Your answer must be the full listing below, restated word for word, with no pictures in it.

* Materials provided:
============

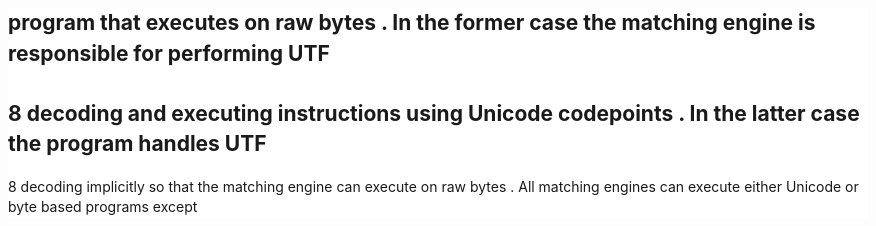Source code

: program
that
executes
on
raw
bytes
.
In
the
former
case
the
matching
engine
is
responsible
for
performing
UTF
-
8
decoding
and
executing
instructions
using
Unicode
codepoints
.
In
the
latter
case
the
program
handles
UTF
-
8
decoding
implicitly
so
that
the
matching
engine
can
execute
on
raw
bytes
.
All
matching
engines
can
execute
either
Unicode
or
byte
based
programs
except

============

* Answer to this exercise:
Source code

: program
that
executes
on
raw
bytes
.
In
the
former
case
the
matching
engine
is
responsible
for
performing
UTF
-
8
decoding
and
executing
instructions
using
Unicode
codepoints
.
In
the
latter
case
the
program
handles
UTF
-
8
decoding
implicitly
so
that
the
matching
engine
can
execute
on
raw
bytes
.
All
matching
engines
can
execute
either
Unicode
or
byte
based
programs
except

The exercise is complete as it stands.